Desafios para a inclusão digital da terceira idade
Enviada em 03/08/2020
Macabéa, personagem fictícia da autora Clarice Lispector, era excluída da sociedade pelo fato de amar as palavras, mas não saber o significado das mesmas. De forma análoga, na contemporaneidade, os idosos sofrem o preconceito e a exclusão, visto que amam as ferramentas digitais - a exemplos: celulares inteligentes e aplicativos atuais -, mas não sabem utilizá-las, consequentemente, tal parcela torna-se marginalizada, propícia ao esquecimento e ao sentimento de não pertencimento aos grupos nos quais estão inseridos. Dado o exposto, deve-se analisar não somente a exclusão causada pelo desenvolvimento financeiro, mas também o direito de acesso às ferramentas que lhes é negado.
Em primeiro plano, é preciso entender que o avanço monetário trouxe consequências negativas à terceira idade. Consoante a isso, o filósofo Karl Marx apresentou em uma de suas teses a teoria da reificação, ou seja, a transformação do ser humano em coisa potencialmente descartável. Dessarte, é indiscutível que o avanço do capitalismo tornou os indivíduos economicamente inativos desintegrados dos nichos tecnológicos, haja vista que foram reificados e intitulados de “inúteis” devido a não participação no cenário econômico hodierno, o que, além de confirmar o pensamento marxista, denuncia a sociedade preconceituosa que segrega aqueles que contribuíram para o mundo atual.

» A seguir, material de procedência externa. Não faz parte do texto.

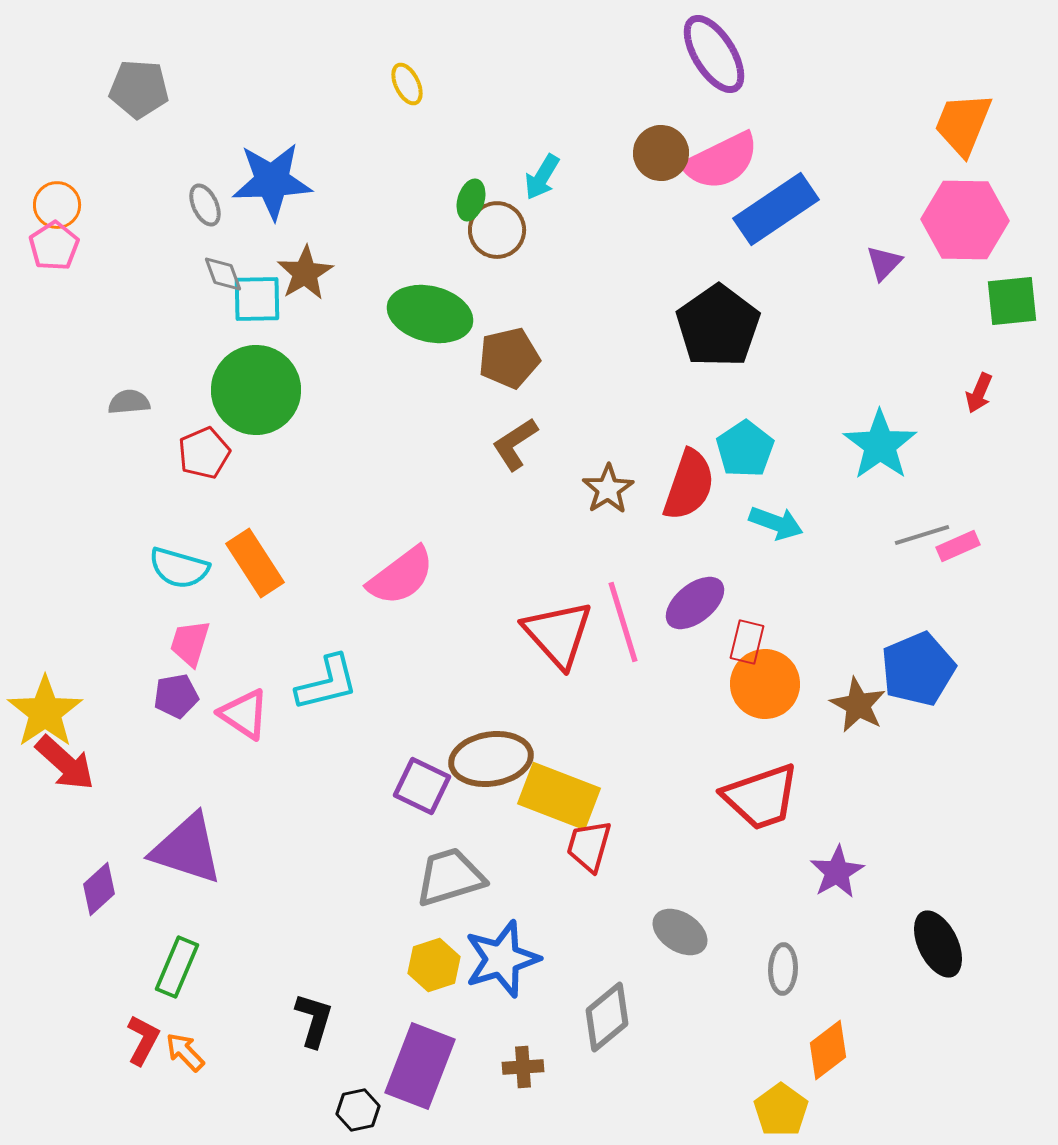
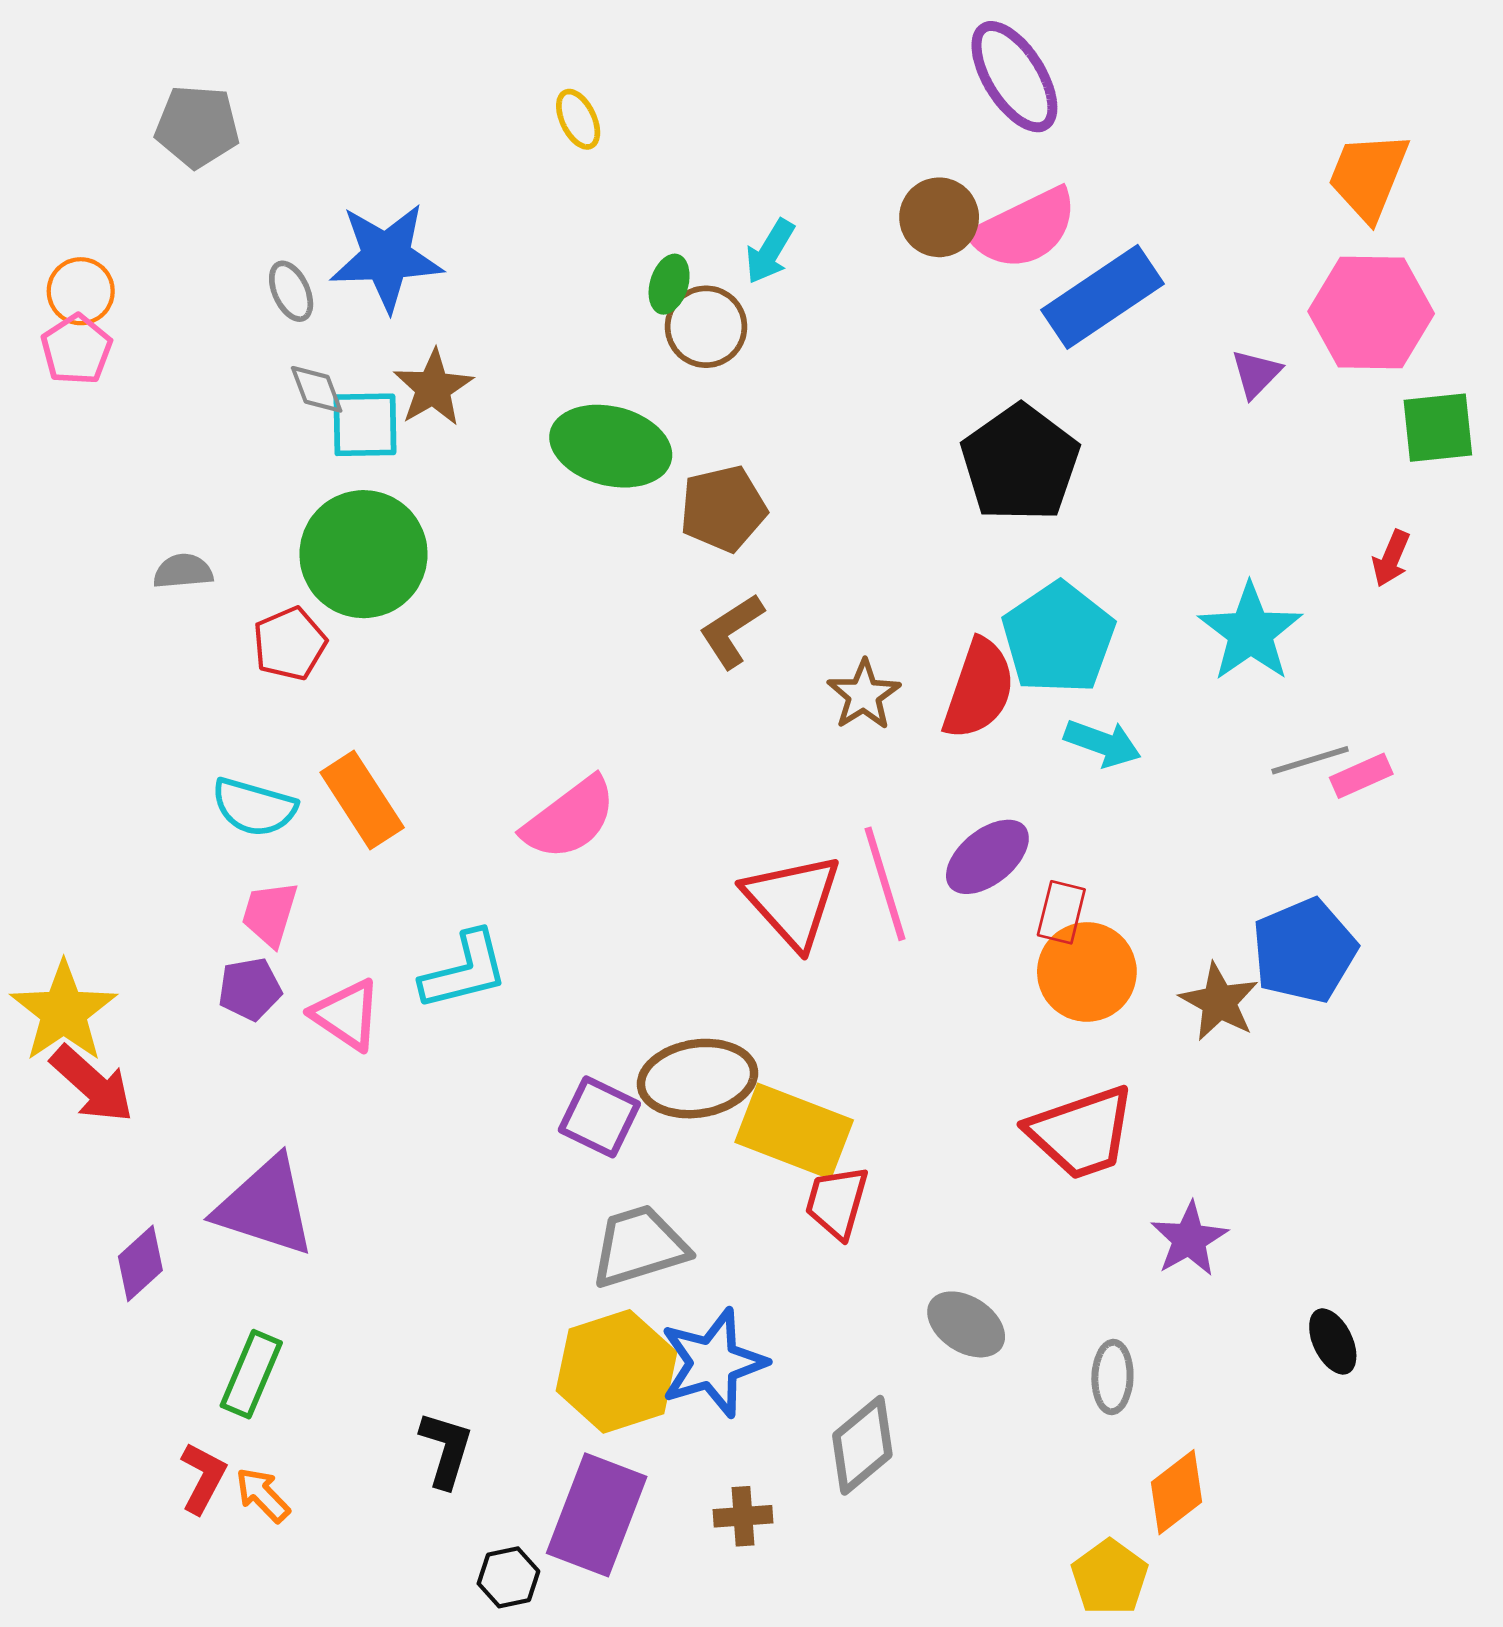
cyan pentagon: (745, 449) -> (1058, 638), size x1.4
black ellipse: (938, 944) -> (1333, 1341), size x0.7
yellow hexagon: (434, 965) -> (616, 1371), size x1.6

Ademais, é imprescindível examinar que o acesso às ferramentas digitais é essencial a todos. Para isso, a Organização das Nações Unidas publicou um documento no qual afirmava que a acessibilidade às tecnologias é, assim como a moradia e a alimentação, um direito fundamental que deve ser garantido a todos os cidadãos do mundo. É notório, no entanto, que, apesar de protocolado pela ONU, o acesso digital não abrange totalmente os indivíduos, a exemplos, os idosos, que, por conseguinte, são desintegrados do lugar e do contexto nos quais habitam e vivem. Dessa maneira, tornam-se alvos fáceis de notícias falsas e de manipulação pelos demais usuários.
É mister, portanto, que projetos sejam criados para que a inclusão digital da terceira idade deixe de ser um desafio para o país. Destarte, cabe ao Ministério da Educação, em parceria com o Estatuto do Idoso, a criação de cursos gratuitos de informática e utilização de ferramentas digitais, por meio de capitais públicos e privados, além de capacitar profissionais que atuarão com tal população, para que haja a integração dos idosos na sociedade - o que contrariará a máxima marxista - e também o aguçamento do senso crítico de tal grupo, visando a não manipulação dos mesmos. Assim, o Brasil distanciar-se-á dos entraves enfrentados por Macabéa e aproximar-se-á do desenvolvimento, pleno, mútuo e da inclusão digital.